**Text provided:**
━━━

The Liberal caucus chose Robert Nixon, the MPP for Brant, as interim leader on 16 November 1966. Nixon suggested Templeton could become permanent leader. Liberal MPP Elmer Sopha, who had supported Templeton in 1964 but had become disillusioned with him, reacted furiously against the suggestion and Templeton announced he would not be a candidate the next day. Hamilton East MP John Munro was also named as a possible candidate but responded saying he was only interested in federal politics.

Nixon was then confirmed as permanent leader at the party's January 1967 convention after the deadline for nominations closed with no other name being submitted.

━━━

**Your instructions:** Copy word for word the part of the Liberal leadership passage starting with "The Liberal caucus" and going on through "name being submitted.".

━━━

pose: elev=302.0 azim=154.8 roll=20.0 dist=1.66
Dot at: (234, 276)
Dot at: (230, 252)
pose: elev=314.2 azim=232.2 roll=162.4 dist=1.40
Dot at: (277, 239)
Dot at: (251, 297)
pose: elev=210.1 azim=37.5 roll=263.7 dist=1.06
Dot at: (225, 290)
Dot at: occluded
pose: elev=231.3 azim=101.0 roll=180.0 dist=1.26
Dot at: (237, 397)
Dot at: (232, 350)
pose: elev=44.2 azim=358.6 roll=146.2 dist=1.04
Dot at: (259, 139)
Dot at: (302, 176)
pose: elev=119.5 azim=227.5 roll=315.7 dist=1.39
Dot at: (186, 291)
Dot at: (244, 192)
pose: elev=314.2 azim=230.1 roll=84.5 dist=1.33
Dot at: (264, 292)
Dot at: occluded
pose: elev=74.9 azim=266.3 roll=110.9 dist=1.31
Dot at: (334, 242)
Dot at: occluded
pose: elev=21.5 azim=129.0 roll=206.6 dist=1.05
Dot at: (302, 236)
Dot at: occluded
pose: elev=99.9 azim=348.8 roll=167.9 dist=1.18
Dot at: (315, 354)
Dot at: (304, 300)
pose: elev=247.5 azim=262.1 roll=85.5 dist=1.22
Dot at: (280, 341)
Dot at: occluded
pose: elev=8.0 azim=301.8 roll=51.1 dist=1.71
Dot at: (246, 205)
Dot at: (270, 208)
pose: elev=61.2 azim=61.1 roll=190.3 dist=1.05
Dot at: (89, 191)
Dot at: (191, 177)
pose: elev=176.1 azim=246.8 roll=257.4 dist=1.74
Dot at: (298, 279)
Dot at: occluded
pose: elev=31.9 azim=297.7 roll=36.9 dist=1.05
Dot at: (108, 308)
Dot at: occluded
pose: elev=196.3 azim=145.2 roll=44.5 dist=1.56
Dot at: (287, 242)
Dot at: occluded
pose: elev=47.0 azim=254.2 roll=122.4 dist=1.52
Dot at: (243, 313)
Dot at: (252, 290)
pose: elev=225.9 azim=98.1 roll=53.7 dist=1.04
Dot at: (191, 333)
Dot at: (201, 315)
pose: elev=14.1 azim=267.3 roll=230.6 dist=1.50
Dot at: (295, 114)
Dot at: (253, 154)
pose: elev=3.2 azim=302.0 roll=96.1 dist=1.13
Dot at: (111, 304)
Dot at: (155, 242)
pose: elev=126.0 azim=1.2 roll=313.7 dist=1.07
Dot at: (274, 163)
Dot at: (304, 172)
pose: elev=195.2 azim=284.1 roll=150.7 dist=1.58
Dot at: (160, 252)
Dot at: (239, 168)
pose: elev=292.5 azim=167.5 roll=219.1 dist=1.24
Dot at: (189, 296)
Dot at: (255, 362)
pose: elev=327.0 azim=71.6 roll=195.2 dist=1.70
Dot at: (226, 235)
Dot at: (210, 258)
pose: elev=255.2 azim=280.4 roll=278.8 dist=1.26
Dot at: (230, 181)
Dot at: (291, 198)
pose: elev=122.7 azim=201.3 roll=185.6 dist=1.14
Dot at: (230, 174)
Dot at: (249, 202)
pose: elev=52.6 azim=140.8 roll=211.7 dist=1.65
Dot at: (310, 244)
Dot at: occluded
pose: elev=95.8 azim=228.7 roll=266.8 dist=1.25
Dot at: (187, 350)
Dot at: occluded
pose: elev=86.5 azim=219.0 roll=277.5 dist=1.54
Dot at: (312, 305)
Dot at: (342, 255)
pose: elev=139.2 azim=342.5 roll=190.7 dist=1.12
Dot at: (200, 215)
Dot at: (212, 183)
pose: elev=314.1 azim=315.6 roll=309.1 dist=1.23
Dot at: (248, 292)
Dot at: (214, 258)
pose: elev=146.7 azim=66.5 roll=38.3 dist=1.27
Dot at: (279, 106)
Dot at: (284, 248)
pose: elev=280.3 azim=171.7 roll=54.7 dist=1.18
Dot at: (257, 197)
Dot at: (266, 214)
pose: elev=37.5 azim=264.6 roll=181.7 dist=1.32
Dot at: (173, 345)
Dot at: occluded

━━━

**Correct output:**
The Liberal caucus chose Robert Nixon, the MPP for Brant, as interim leader on 16 November 1966. Nixon suggested Templeton could become permanent leader. Liberal MPP Elmer Sopha, who had supported Templeton in 1964 but had become disillusioned with him, reacted furiously against the suggestion and Templeton announced he would not be a candidate the next day. Hamilton East MP John Munro was also named as a possible candidate but responded saying he was only interested in federal politics.

Nixon was then confirmed as permanent leader at the party's January 1967 convention after the deadline for nominations closed with no other name being submitted.